### Instructions to follow
Copy every line that holds the string "shoulder" from the data below.

=-=-=

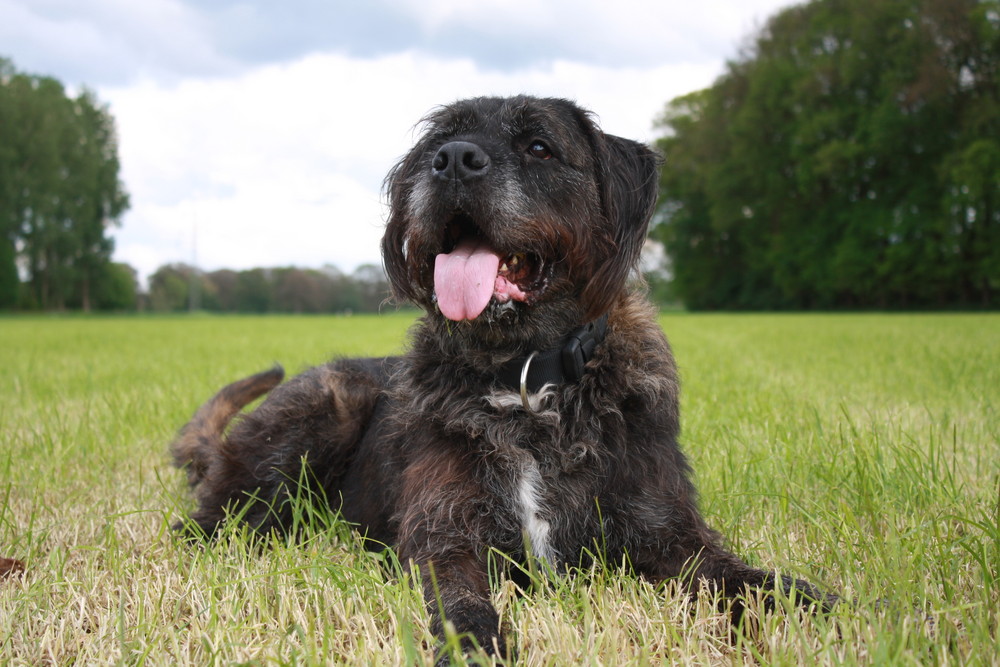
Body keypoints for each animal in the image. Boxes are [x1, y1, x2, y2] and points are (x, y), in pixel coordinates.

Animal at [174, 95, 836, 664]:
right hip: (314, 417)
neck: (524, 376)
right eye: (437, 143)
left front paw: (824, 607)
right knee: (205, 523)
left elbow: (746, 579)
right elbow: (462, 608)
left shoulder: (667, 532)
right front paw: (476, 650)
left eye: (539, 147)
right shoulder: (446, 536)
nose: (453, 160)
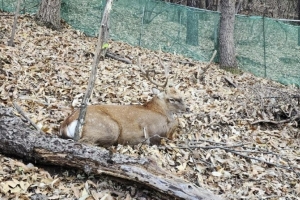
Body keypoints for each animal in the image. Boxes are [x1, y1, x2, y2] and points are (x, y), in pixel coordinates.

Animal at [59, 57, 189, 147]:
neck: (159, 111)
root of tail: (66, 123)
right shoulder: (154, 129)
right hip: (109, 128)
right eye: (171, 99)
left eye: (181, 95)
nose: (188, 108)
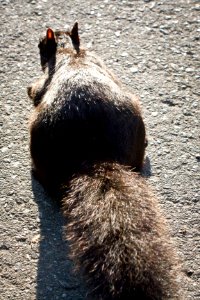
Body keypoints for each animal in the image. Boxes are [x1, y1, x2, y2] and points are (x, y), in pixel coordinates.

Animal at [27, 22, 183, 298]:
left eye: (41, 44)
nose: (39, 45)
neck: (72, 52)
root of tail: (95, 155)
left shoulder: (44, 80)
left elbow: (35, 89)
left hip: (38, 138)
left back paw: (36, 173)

=-=-=

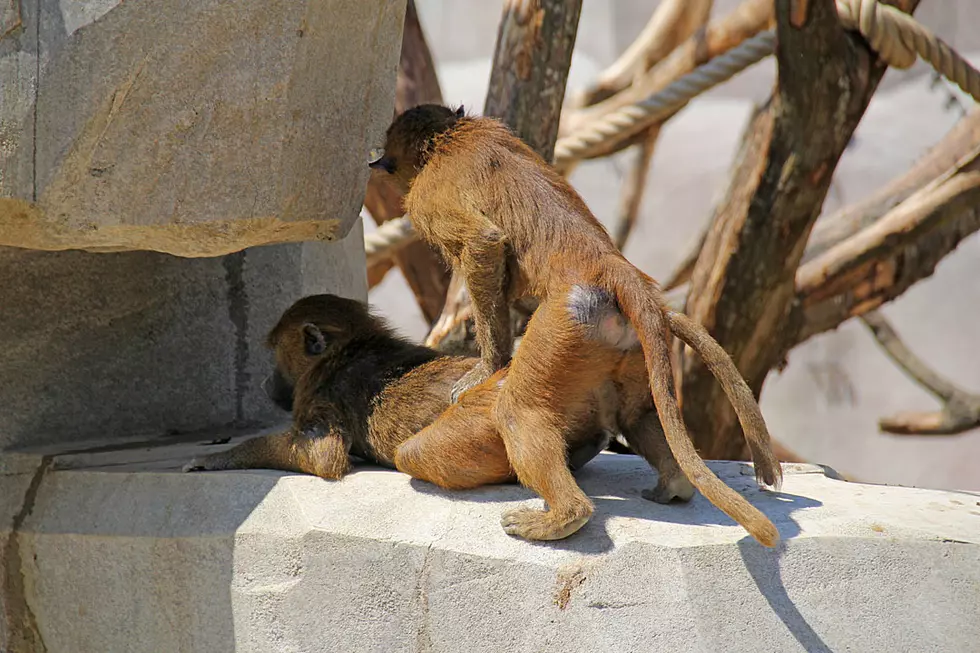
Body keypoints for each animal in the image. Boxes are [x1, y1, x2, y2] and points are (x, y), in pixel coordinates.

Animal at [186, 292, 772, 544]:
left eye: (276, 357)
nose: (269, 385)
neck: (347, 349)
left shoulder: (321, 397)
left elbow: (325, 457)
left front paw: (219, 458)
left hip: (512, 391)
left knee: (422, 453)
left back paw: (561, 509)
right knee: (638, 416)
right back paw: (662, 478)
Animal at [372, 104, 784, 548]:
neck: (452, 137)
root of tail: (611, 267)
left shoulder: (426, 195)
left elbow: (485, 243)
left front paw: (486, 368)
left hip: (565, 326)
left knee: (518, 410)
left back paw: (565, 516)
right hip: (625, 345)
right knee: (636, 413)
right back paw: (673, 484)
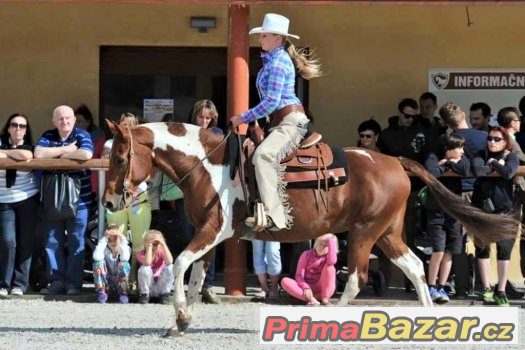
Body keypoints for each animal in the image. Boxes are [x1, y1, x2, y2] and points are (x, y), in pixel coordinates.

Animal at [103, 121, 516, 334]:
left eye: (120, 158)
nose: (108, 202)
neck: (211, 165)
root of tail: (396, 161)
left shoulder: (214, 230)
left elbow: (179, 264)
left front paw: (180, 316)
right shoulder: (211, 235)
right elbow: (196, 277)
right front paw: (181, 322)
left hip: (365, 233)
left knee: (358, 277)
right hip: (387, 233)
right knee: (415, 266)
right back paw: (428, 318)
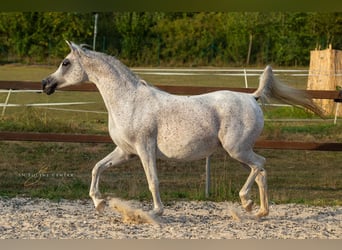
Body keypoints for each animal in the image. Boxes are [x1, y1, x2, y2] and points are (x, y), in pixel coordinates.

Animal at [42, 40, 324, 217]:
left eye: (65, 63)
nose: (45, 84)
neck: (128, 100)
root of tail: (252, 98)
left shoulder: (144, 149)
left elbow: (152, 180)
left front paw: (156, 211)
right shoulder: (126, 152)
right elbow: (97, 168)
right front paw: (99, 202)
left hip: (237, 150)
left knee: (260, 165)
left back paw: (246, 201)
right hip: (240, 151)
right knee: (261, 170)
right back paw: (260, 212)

=-=-=

### Written response
left shoulder: (667, 532)
right shoulder: (446, 536)
right shoulder: (154, 129)
left shoulder: (44, 80)
left shoulder: (321, 397)
left shoulder: (426, 195)
left shoulder: (214, 230)
right shoulder: (211, 235)
left shoulder: (144, 149)
right shoulder: (126, 152)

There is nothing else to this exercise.